→ Requirement
Copy out the text of the material below word for word, leaving the pictures out.
[Source data]
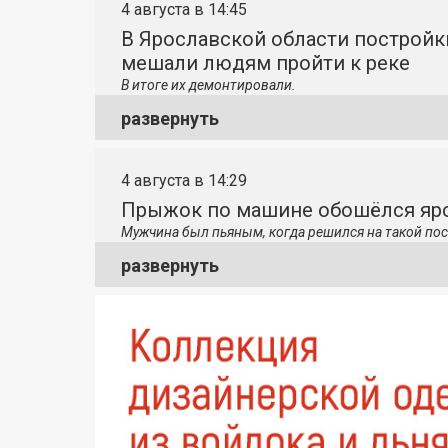
4 августа в 14:45
В Ярославской области постройк
мешали людям пройти к реке
В итоге их демонтировали.
развернуть
4 августа в 14:29
Прыжок по машине обошёлся яро
Мужчина был пьяным, когда решился на такой пос
развернуть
[/Source data]
→ Solution for this task
4 августа в 14:45
В Ярославской области постройк
мешали людям пройти к реке
В итоге их демонтировали.
развернуть
4 августа в 14:29
Прыжок по машине обошёлся яро
Мужчина был пьяным, когда решился на такой пос
развернуть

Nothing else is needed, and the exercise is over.